Are You in a Controlling Relationship?
Oct 24, 2022Healthy relationships require freedom. Boundaries are set in order to protect the individual thoughts, feelings, and behaviors of each person, so that they can bring their whole selves to the relationship. Boundary-less relationships can experience many types of dysfunction, but one way that a lack of boundaries may play out is that you may sometimes find yourself vulnerable to being controlled by another person. They take your freedom away. This will sometimes happen without you even having noticed that it is taking place.
When this happens, we need some kind of wake up call. Sometimes in our relationships we are asleep to the patterns. We don’t recognize that we are oversleeping, so we need to be startled out of our slumber with some sort of alarm.
Our alarm clock is the pain we experience in these types of relationships.
Many people develop an especially high tolerance for this kind of pain. They learn to ignore it. Soon, they don’t even recognize it as pain. They make choices that limit the scope and possible depth of their lives, their array of choices, their feelings and responses, what they will or won’t say to the other person. They make their lives smaller. In order to escape the pain, they learn to avoid it.
It is like having an injured tooth and failing to seek treatment. You learn to chew with the other side of your mouth.
Here are some symptoms and situations that may indicate that you are experiencing this type of pain:
Do you find yourself feeling overextended? Run around, ragged, and depleted?
If so, do a time audit and ask yourself if your time was spent purposefully because of things you’ve chosen to do, or whether you are in the pain of being overextended and fatigued because you’ve been pulled into a bunch of stuff and you’re being depleted. You don’t have time to rest or hobbies or the other things you need which bring you joy, fulfillment, and fuel your growth. This is a path to burnout.
Depression can be another symptom. Depression may set in when people have sunk into a state of powerlessness and learned helplessness, feeling as if they don’t have agency, or as if there are no choices available to them.
Look at some areas of pain:
Do you find yourself being overextended? Run around ragged and depleted.
Anxiety may also often be an indication that you aren’t in control of your resources. You don’t feel like you can say no or you don’t feel like you can live up to someone’s expectations. This stress will manifest as anxiety, as you work tirelessly to please someone else and meet their expectations, failing to nurture your own needs and wants.
Do you find yourself self-medicating? Overeating, alcohol abuse, trying to escape the deadness or emotional pain of your relationship?
Do you feel fulfilled? Loved? Satisfied? Those may be wake-up calls as well. A relationship with someone who is exerting control over will leave no room for the tenderness, emotional connections, and mutual exchange that we all need in order to truly be ‘in’ the relationship.

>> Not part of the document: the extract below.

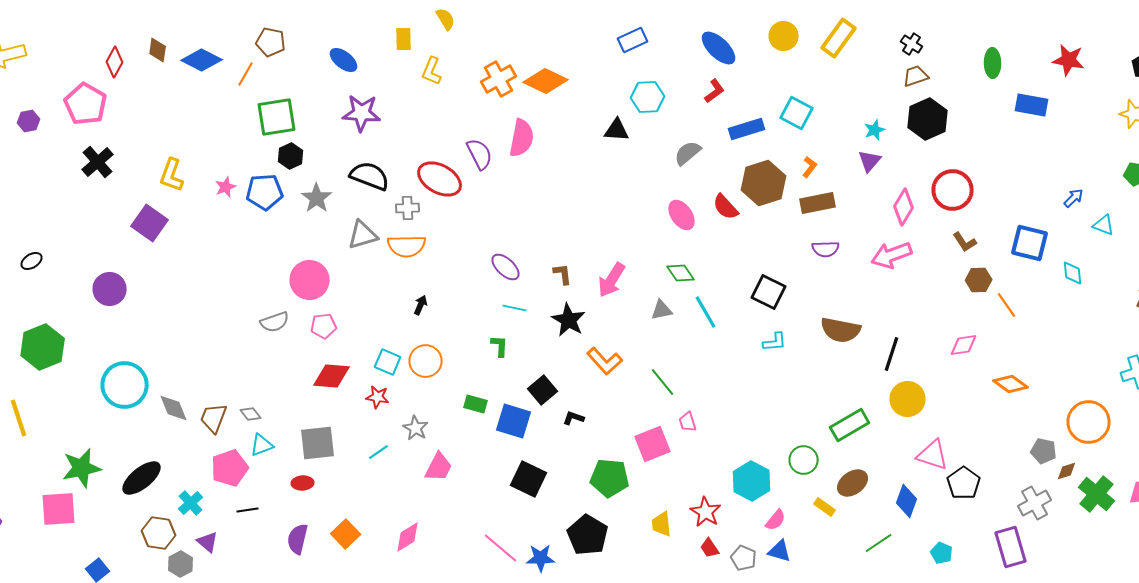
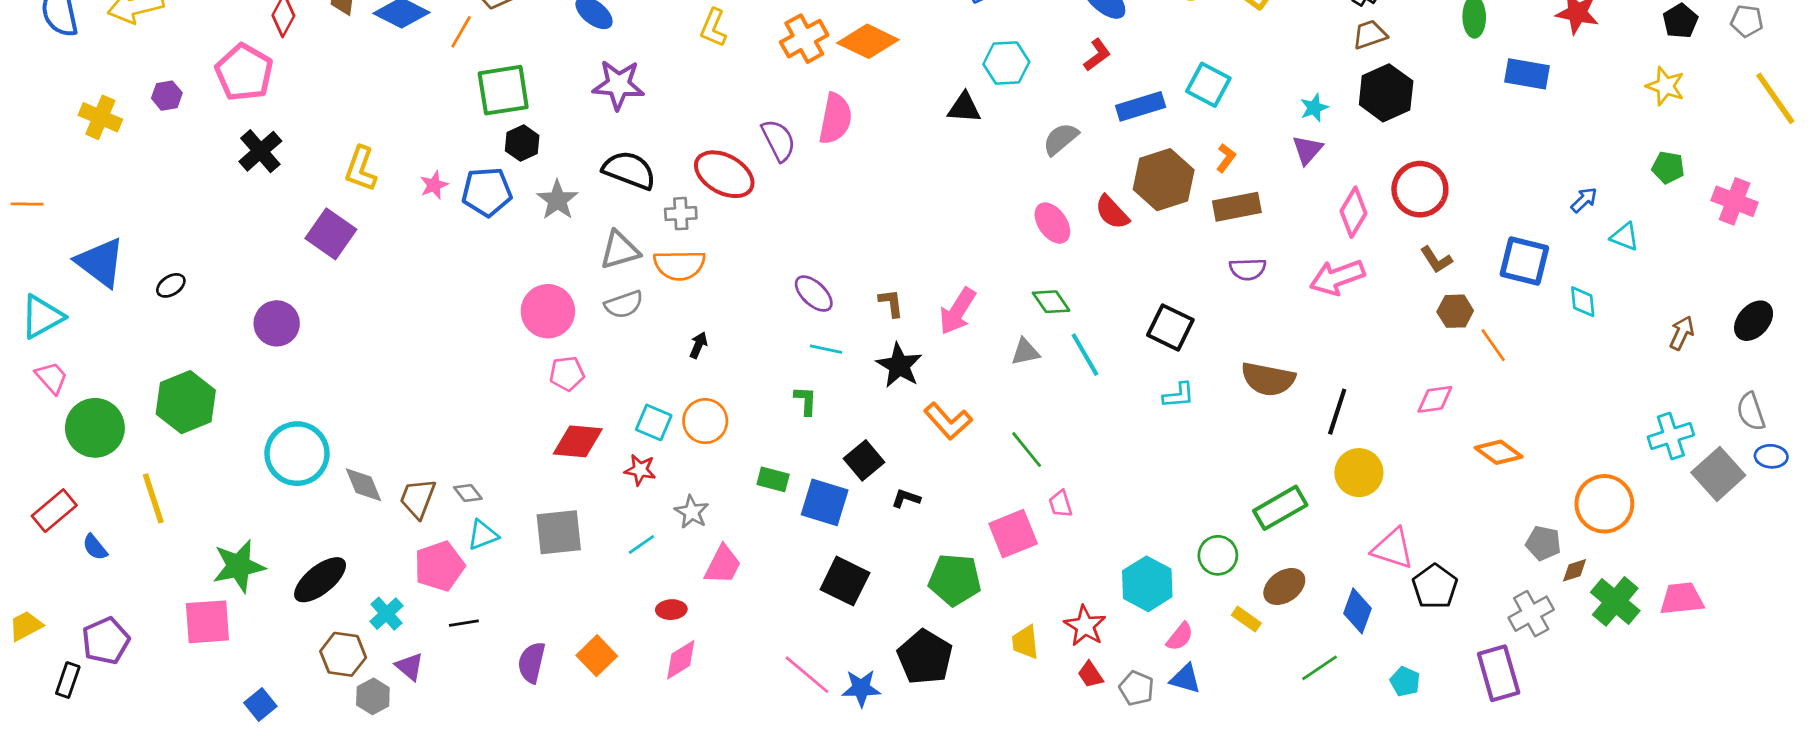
gray semicircle: (275, 322) -> (624, 304), moved
red ellipse: (303, 483) -> (671, 610), moved

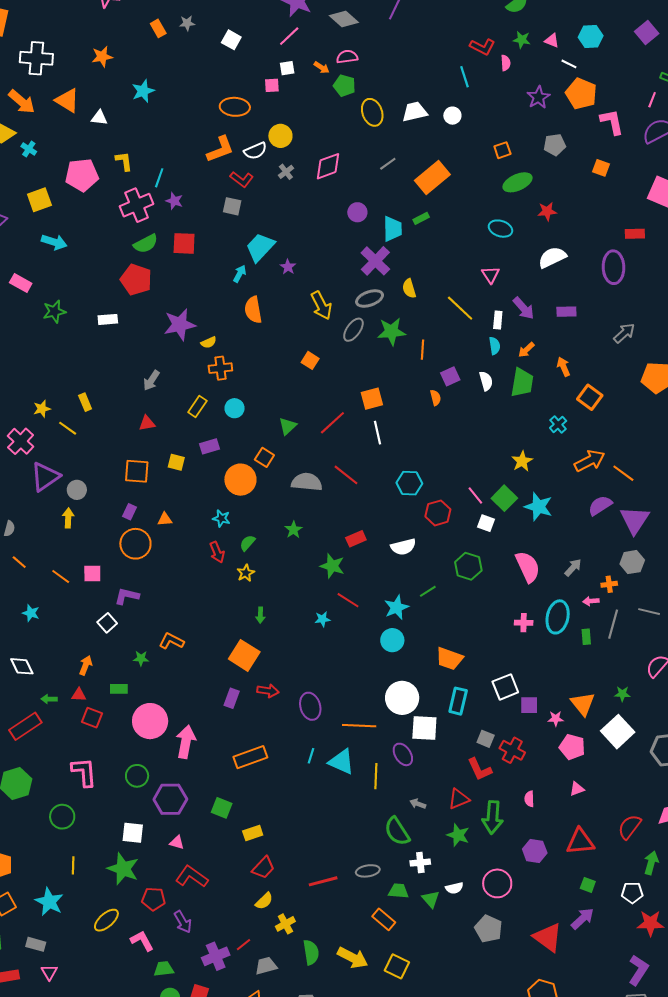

Do you find yourself leaving your own dreams and desires in an unrealized state? Are you constantly pushing them back on the timeline in order to do what someone else expects you to do? Do this long enough and you’ll realize that it’s been a long time since you tuned into your own heart and asked: what do I want to do?
Remember the Proverb: “Hope deferred makes the heart sick, but a longing fulfilled is a tree of life.”
In addition to setting boundaries, another tactic we can use is to do internal audits of our own feelings, thoughts, actions, and resources. Do a time audit to see how and whether the time you’re spending is contributing to your individual wants and needs. Likewise, do an emotional audit to see whether your needs are being met there. You can do the same for your dreams and passions, and your finances.
Escape the patterns of a controlling relationship by examining what your needs are, assessing whether there are structures in the relationship to make those things possible to meet, and then set appropriate boundaries in order to protect them.